Who doesn’t love a good time travel movie? I know I do. The problem is they are so hard to find. George Moise gives it a shot in Artsploitations Counter Clockwise. How does it hold up?
I won’t go too far into detail on the story as, my colleague Rich has covered the ground here already. So to keep it brief: Ethan is a scientist with a beautiful wife and is working on a teleportation device. After experimenting he discovers that the teleportation machine is actually a time machine. So what does he do? Like any good scientist, he haphazardly jumps in it and uses it. Finding himself 6 months in the future and wanted for the murder of his wife and sister who were both still alive until shortly after he guinea pigged himself. So now he must solve the mystery of their murder.
What unfolds is a mixture of dark comedy and thriller. Ethan is constantly moving to save himself from being captured. As he digs into the murder, he finds that it goes much deeper and more tangled than he would have ever imagined. The chases, while low budget are still fun. The best is the interaction between the characters and the interesting scenarios set up. While not A-list actors, they carry themselves fairly well and keep it funny and entertaining. Michael Kopelow, who you might remember from his younger roles in Don’t Tell Mom the Babysitters Dead or Stoned Age, plays Ethan. He gave a pretty enjoyable performance and carried the role rather unassumingly yet quite well. Certainly I would sign on to view another movie with him in the lead.
I do enjoy time travel movies as a concept. However, I frequently have frustrations with the rules they set up and then fail to be consistent with. Either be serious about the logic of it, or play it fast and lose. The strength of some time travel movies is that they just use the concept to set up interesting scenarios and actions. This is where Counter Clockwise succeeds for me. Towards the end of the movie, we see our lead set up events through time travel that then pay off in the present moment. It can fall apart when scrutinized, but the movie doesn’t take it so seriously that that is merited. That is its strength. That is part of how it is fun when mixed with the characters.

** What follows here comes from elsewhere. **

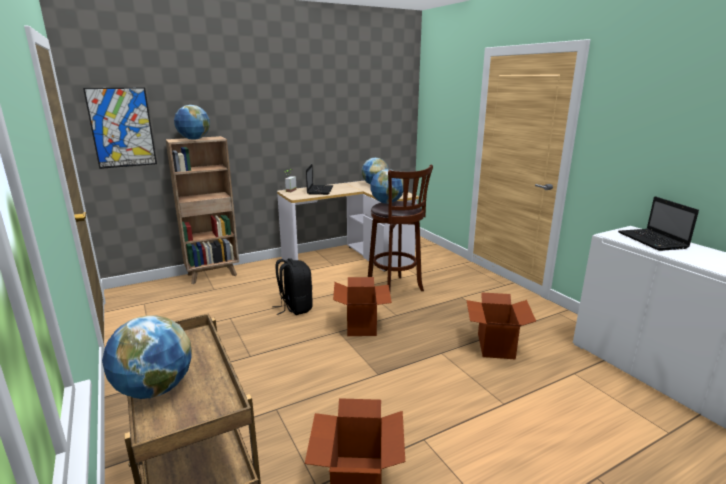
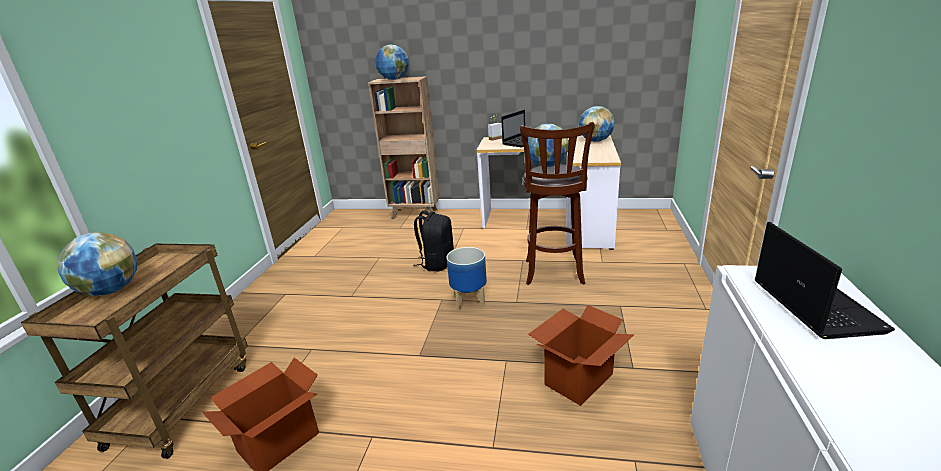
camera: 40 degrees right, 5 degrees up
picture [83,88,157,169] -> none
cardboard box [333,277,392,336] -> planter [446,247,487,310]
laptop [618,196,699,251] -> laptop turned 150 degrees clockwise [755,222,895,339]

And that is really what it is. Counter Clockwise doesn’t take itself too seriously and that is to its benefit. It is sometimes humorous, sometimes chase filled, and overall just fun. It isn’t great, but it is fun and it is worth a watch.
Special Features and Packaging: 3/5
The Making of Counter Clockwise: A nice look at some of the behind the scenes creation and planning of the film. Everyone involved in front and behind the camera seems to have a real excitement for the movie.

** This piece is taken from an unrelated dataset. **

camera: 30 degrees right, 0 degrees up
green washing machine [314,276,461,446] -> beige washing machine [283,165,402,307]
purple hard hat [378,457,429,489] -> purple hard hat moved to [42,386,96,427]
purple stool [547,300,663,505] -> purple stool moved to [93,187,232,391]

Deleted Scenes: A handful of extra scenes that wouldn’t have done much for the movie. A little extra story, but I think the movie runs a bit better without them.
The packaging is pretty decent here. I like that there is interior artwork for us to enjoy. Decent package for a new indie release. Likewise, the special features are pretty decent.

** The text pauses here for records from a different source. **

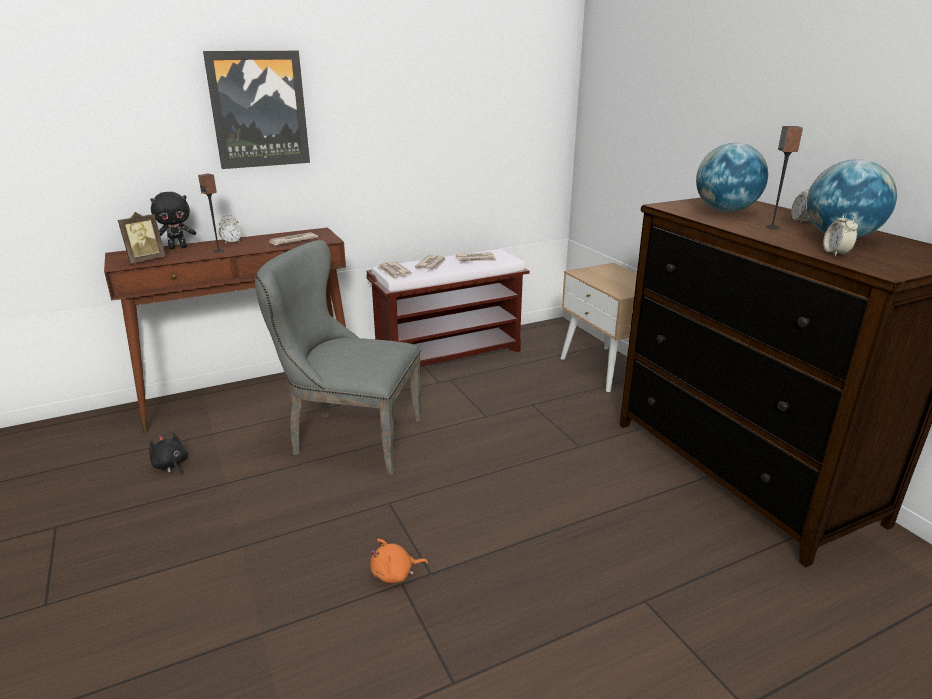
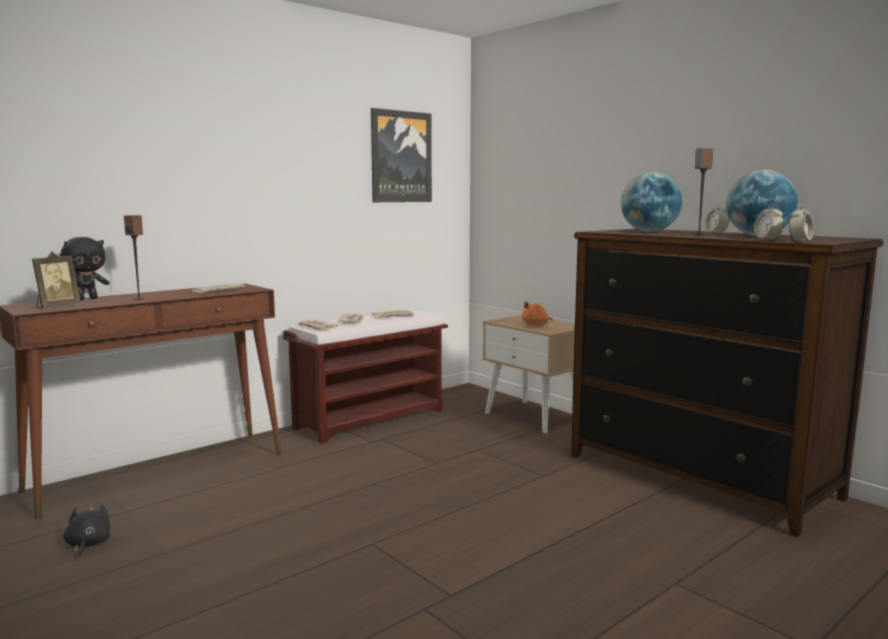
camera: 15 degrees left, 15 degrees down
black plush toy [149,432,188,475] -> black plush toy turned 45 degrees clockwise [63,504,110,558]
picture [203,51,310,169] -> picture moved to [371,108,432,202]
alarm clock [219,215,242,244] -> alarm clock moved to [789,204,813,242]
grey chair [255,240,423,475] -> none
orange plush toy [370,539,428,583] -> orange plush toy moved to [522,301,553,326]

Overall, I was really torn on this rating. I personally want to rate it a bit higher because I think it deserves to be seen. I also think you should get the Blu-ray instead of the DVD. However, I think it is totally worth it for a price of $10-15. At the time of this review, Best Buy has it listed for $11.99. Worth it for that price, I would say. I do think any sci-fi fan should give it a watch. The special features and packaging are decent for an indie DVD release. In the end, I urge viewers to see it. And if you see the DVD or Blu-ray for a good price, definitely snag it. I don’t think you’ll leave disappointed.